Financial segment revenues were $754 million in the quarter, up 6 percent compared with 2006. Financial segment adjusted internal revenue growth was 5 percent for the quarter. Operating income increased 14 percent to $166 million in the quarter.

Year-to-date adjusted operating margins were 25.1 percent, up 240 basis points compared with 2006. Adjusted operating margins for the quarter were up 180 basis points to 25.4 percent compared with the second quarter of 2006. The increase in operating income and margins in 2007 was driven primarily by strong growth in the company’s banking and payment processing businesses.

Insurance Segment

Insurance segment revenues were $426 million for the quarter, an increase of 22 percent compared with the second quarter of 2006. Adjusted internal revenues in the insurance segment declined by 2 percent in the quarter, due primarily to the ongoing competitive pressure in the large national accounts client portion of the health plan management businesses.

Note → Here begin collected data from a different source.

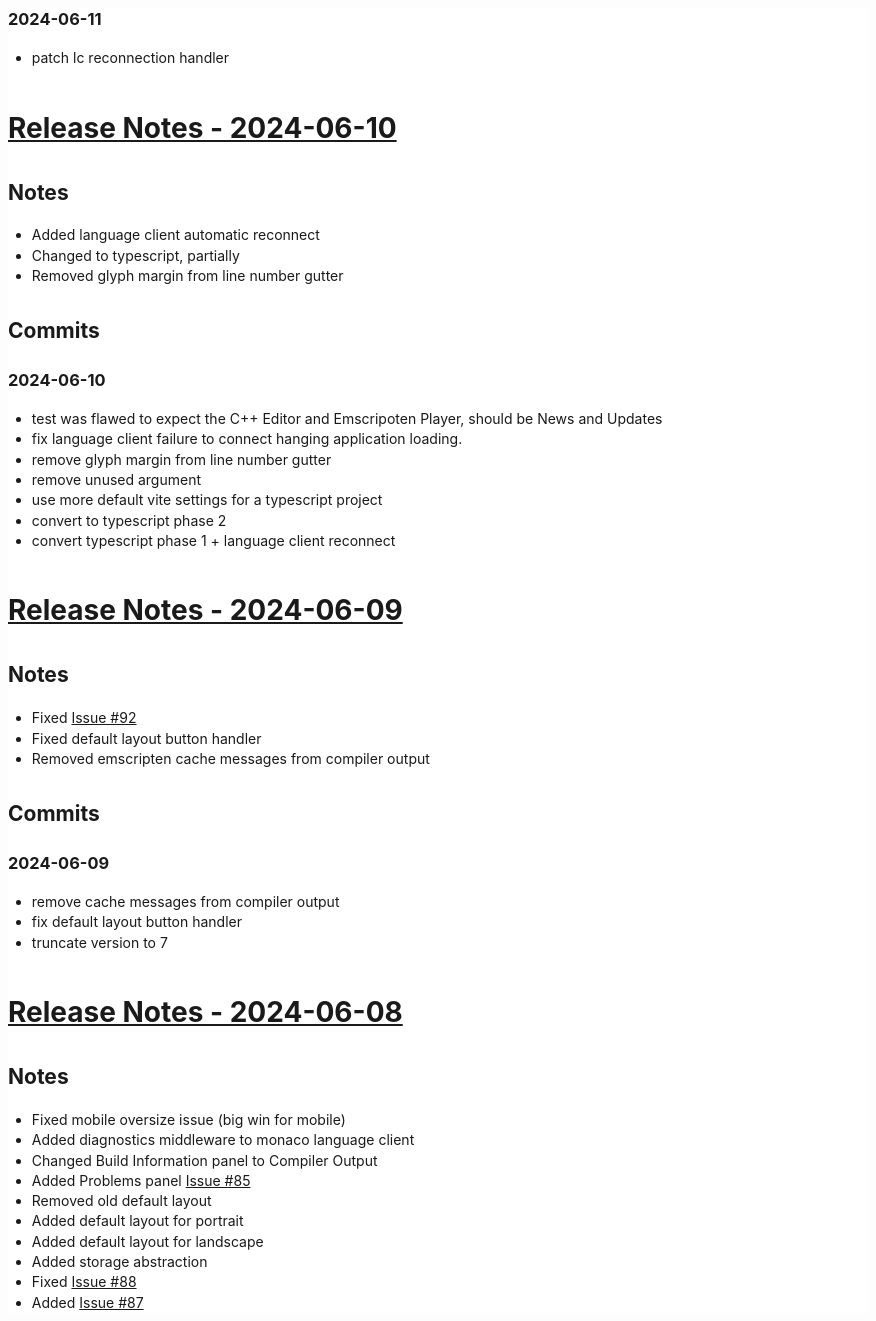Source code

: ### 2024-06-11

- patch lc reconnection handler

# <u>Release Notes - 2024-06-10</u>

## Notes

- Added language client automatic reconnect
- Changed to typescript, partially
- Removed glyph margin from line number gutter

## Commits

### 2024-06-10

- test was flawed to expect the C++ Editor and Emscripoten Player, should be News and Updates
- fix language client failure to connect hanging application loading.
- remove glyph margin from line number gutter
- remove unused argument
- use more default vite settings for a typescript project
- convert to typescript phase 2
- convert typescript phase 1 + language client reconnect

# <u>Release Notes - 2024-06-09</u>

## Notes

- Fixed [Issue #92](https://github.com/PGEtinker/pgetinker/issues/92)
- Fixed default layout button handler
- Removed emscripten cache messages from compiler output

## Commits

### 2024-06-09

- remove cache messages from compiler output
- fix default layout button handler
- truncate version to 7

# <u>Release Notes - 2024-06-08</u>

## Notes

- Fixed mobile oversize issue (big win for mobile)
- Added diagnostics middleware to monaco language client
- Changed Build Information panel to Compiler Output
- Added Problems panel [Issue #85](https://github.com/PGEtinker/pgetinker/issues/85)
- Removed old default layout
- Added default layout for portrait
- Added default layout for landscape
- Added storage abstraction
- Fixed [Issue #88](https://github.com/PGEtinker/pgetinker/issues/88)
- Added [Issue #87](https://github.com/PGEtinker/pgetinker/issues/87)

Insurance segment adjusted operating income was $32 million in the second quarters of both 2007 and 2006. Adjusted operating income in the second quarter of 2007 excluded $17 million of charges related to the termination of an investment in a new technology platform ($13 million) in the health plan management business and other facility shutdown and severance expenses ($4 million) in the insurance segment. These charges had a negative impact of $0.06 per share in the quarter.